Entreprises

Déchets industriels: Bientôt le retour des éco-taxes

Par Nadia DREF | Edition N°:5289 Le 07/06/2018 | Partager
Nezha El Ouafi appelle les industriels à se conformer à la loi selon la formule pollueur-payeur
3.500 tonnes de déchets par jour à Casablanca!
Des discussions sont prévues avec le ministère de l’Intérieur

Nezha El Ouafi, secrétaire d’Etat chargée du Développement durable fait-elle marche arrière? Après avoir abdiqué lors de la préparation de la loi de finances 2018 en retirant la proposition d’instauration de nouvelles éco-taxes sur les lubrifiants et les pneus, elle revient à la charge à la veille de la préparation du projet de loi de finances 2019.

En effet, la secrétaire d’Etat a appelé les industriels à assumer leurs responsabilités, conformément à la loi et à contribuer au financement des filières de valorisation des déchets à travers des éco-taxes.

«Il est inadmissible qu’au niveau de Casablanca, 3.500 tonnes soient produites par jour dont la majorité provient des industriels. Nous appelons à une responsabilité élargie pour développer les filières de valorisation. Nous allons entamer prochainement des discussions avec le ministère de l’Intérieur portant sur la contribution des producteurs au processus de valorisation», martèle Nezha El Ouafi, lors d’une rencontre organisée le 5 juin à Rabat, à l’occasion de la célébration de la Journée mondiale de l’Environnement.

Conformément aux bonnes pratiques internationales, la loi-cadre sur l’environnement et le développement durable a instauré le principe de responsabilité élargie des producteurs (REP). Ce principe étend les obligations du fabricant à l’égard d’un produit jusqu’au stade de fin de cycle de vie en aval de la consommation.

Sur le terrain, le constat est alarmant. Le Maroc produit environ 7 millions de tonnes par an de déchets ménagers et assimilés. Sur ce volume global, près de 3,5 millions de tonnes sont industriels dont 300.000 tonnes sont des résidus dangereux. La majorité de ces déchets ne sont pas valorisés.

«Les industriels doivent prendre leurs responsabilités et se soucier de la destination finale de leurs produits. D’autant plus qu’il est plus facile de suivre les déchets industriels. Le développement des filières de valorisation est un pas vers l’économie circulaire qui créerait de la richesse», fait valoir Mohamed Chaibi, président de la Coalition pour la valorisation des déchets (Covad).

«La CGEM a toujours été pour l’instauration d’éco-taxes mais elle demande que les recettes collectées soient vraiment versées dans les filières de recyclage et l’intégration du secteur informel et non dans le budget de l’Etat», soutient Chaibi.
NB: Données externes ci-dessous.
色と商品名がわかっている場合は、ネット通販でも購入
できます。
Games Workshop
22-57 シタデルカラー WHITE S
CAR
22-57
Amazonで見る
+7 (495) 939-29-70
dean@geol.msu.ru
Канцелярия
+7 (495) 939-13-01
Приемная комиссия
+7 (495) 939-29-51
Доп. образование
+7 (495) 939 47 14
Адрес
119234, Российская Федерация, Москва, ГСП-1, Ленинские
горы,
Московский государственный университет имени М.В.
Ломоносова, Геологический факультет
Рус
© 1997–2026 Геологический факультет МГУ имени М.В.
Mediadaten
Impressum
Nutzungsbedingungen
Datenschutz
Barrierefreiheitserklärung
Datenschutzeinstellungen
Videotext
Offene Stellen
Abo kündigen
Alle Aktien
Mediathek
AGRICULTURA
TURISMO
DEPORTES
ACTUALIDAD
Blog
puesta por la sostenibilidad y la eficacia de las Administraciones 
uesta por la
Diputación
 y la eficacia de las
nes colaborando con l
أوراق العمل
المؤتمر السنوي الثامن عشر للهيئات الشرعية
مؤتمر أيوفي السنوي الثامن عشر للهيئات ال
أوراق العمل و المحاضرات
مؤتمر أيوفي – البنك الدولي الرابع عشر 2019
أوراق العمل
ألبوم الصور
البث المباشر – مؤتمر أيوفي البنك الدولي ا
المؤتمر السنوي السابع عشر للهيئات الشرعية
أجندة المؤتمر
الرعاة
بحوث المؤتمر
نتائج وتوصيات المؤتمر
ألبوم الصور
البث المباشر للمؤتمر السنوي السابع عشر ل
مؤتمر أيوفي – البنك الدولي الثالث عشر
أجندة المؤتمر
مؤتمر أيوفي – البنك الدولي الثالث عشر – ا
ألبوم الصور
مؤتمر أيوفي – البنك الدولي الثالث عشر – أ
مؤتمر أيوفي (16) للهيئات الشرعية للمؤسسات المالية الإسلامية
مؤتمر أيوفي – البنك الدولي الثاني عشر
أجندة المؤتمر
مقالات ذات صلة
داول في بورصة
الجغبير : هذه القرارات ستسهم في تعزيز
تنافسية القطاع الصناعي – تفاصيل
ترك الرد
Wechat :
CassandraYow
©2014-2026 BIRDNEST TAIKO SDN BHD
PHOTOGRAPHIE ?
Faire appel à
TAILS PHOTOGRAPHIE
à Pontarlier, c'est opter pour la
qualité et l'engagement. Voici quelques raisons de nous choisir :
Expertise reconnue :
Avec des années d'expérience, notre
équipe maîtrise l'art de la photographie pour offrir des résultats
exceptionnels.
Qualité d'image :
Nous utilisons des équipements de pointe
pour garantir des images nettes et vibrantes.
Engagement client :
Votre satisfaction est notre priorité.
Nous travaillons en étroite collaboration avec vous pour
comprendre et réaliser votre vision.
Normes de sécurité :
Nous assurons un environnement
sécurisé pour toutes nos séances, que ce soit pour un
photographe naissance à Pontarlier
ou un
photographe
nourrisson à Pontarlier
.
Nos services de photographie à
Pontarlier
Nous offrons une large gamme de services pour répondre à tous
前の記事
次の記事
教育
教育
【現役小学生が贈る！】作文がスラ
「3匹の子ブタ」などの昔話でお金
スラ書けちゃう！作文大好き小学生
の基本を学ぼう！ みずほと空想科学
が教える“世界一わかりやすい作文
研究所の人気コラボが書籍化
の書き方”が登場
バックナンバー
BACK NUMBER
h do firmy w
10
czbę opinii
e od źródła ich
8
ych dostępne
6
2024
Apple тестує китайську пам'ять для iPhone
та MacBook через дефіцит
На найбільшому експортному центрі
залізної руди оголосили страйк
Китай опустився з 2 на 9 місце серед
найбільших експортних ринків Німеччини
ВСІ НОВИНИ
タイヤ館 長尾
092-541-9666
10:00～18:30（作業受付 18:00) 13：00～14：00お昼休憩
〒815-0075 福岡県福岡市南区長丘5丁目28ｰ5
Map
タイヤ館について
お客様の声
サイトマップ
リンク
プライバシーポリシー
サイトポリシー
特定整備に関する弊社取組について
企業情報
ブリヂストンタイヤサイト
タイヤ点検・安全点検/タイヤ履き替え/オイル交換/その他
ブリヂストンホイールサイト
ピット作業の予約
Un nouveau round Mezouar/El Ouafi se profile-t-il à l’horizon? La CGEM a appuyé, rappelons le, le lobbying des industriels lors de la préparation de la loi de finances 2018. Résultat: aucune nouvelle éco-taxe n’a été instaurée. La Confédération patronale accompagne également les producteurs de plastique qui demandent à revoir l’éco-taxe imposée sur la vente, sortie usine et à l’importation des matières plastiques ou encore les ouvrages en ces matières (1,5% ad valorem).

Des producteurs se disent pénalisés depuis l’instauration desdites taxes. Un argument qui ne tient pas debout depuis le 1er janvier dernier car cette taxe est devenue déductible à l’instar de la taxe sur le ciment. Les recettes de cette taxe sont estimées à près de 157 millions de DH annuellement pour alimenter le Fonds national de l’environnement (FNE). Elles devront financer les premiers projets portant sur la valorisation du plastique dès 2018, promet la tutelle.

Pour faire aboutir le Programme national de valorisation des déchets (PNVD), le Secrétariat d’Etat poursuivra les concertations avec l’ensemble des acteurs concernés.

30% de valorisation en 2020

Le Programme national de valorisation des déchets vise le recyclage de 20% des déchets et la valorisation supplémentaire d’au moins 30% des résidus à l’horizon 2020. Le Secrétariat d’Etat chargé du Développement durable travaille, d’arrache-pied, sur la mise en place de plusieurs filières de valorisation. A ce jour, les filières initiées concernent les batteries à plomb usagées, les pneus usés, les huiles moteur usagées, le papier et carton, les huiles alimentaires usagées, les déchets plastiques, des équipements électriques et électroniques ou encore de construction et de démolition.